Il s'agissait alors pour moi de faire éprouver la différence pour
reprendre la définition de Lacan entre le réel comme notre limite
matérielle, ce sur quoi nous nous heurtons, et la réalité comme
version de ce que nous nous donnons du réel, qui mêle l'imaginaire
et le symbolique.
L.D. : De quels artistes apprécies-tu particulièrement
le travail ?
N.A. : Concernant la pratique du sténopé, j'aime les artistes du
Brotherhood of the Linked Ring [cf. Pictorialisme] et pour les
artistes contemporains, Abelardo
Morell, Luzia Simons et
Steven Pippin.
L.D. : Tu as également réalisé des sténopés en couleur.
Comment est-ce possible ?
N.A. : J'ai un boitier 24x36 transformé en sténopé et j'utilisais à
l'époque des films Fuji de 800 asa. Maintenant, je travaille à la
mini digital camera [Bluetech], c'est un appareil numérique de la
taille d'une boîte d'allumette qui est d'origine, un sténopé avec
une demi-lentille en plastique pour améliorer la luminosité.

De G. à Dr. : Autoportrait couleur (2004),
Karine (2004), Rosa (2004), Nicolas
Anquetil.
L.D. : Réalises-tu tes tirages toi-même en labo
?
N.A. : Plus maintenant, sauf quand j'explique la technique à mes
élèves. Je dois quand même ajouter que j'ai pratiqué jeune la gomme
bichromatée, les procédés charbon etc. Et que j'adorais la cuisine
dite de labo, je me souviens encore avoir pisser sur mes tirages
pour les fixer à l'ancienne car j'étais un puriste !
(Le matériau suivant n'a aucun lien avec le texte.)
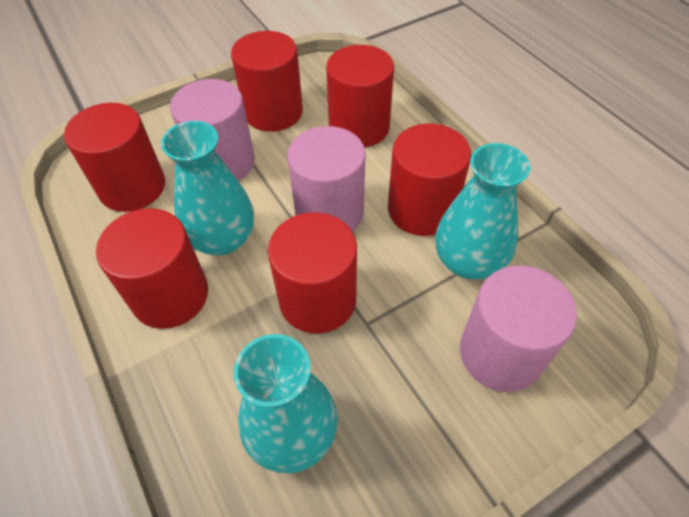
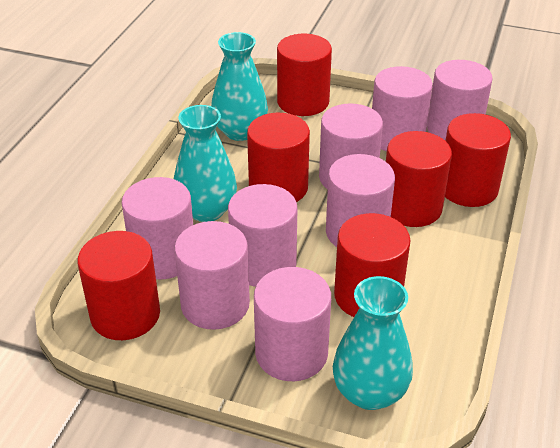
pink cylinder: 3 -> 8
L.D. : As-tu été confronté à un problème de perte de
qualité de l'image,
notamment au niveau des dégradés et des tons sombres
?
Si oui, as-tu un remède à nous soumettre ? 
N.A. : Pour résoudre ce style de problème, il faut utiliser du
papier Multigrade doux satiné ou perlé et respecter les temps du
révélateur pour le développement...
L.D. : Pour finir, quels conseils donnerais-tu à un
apprenti sténopiste ?
N.A. : Aucun, à mes yeux, il est déjà sur la bonne voie ;-)
Propos recueillis par e-mail en novembre 2008.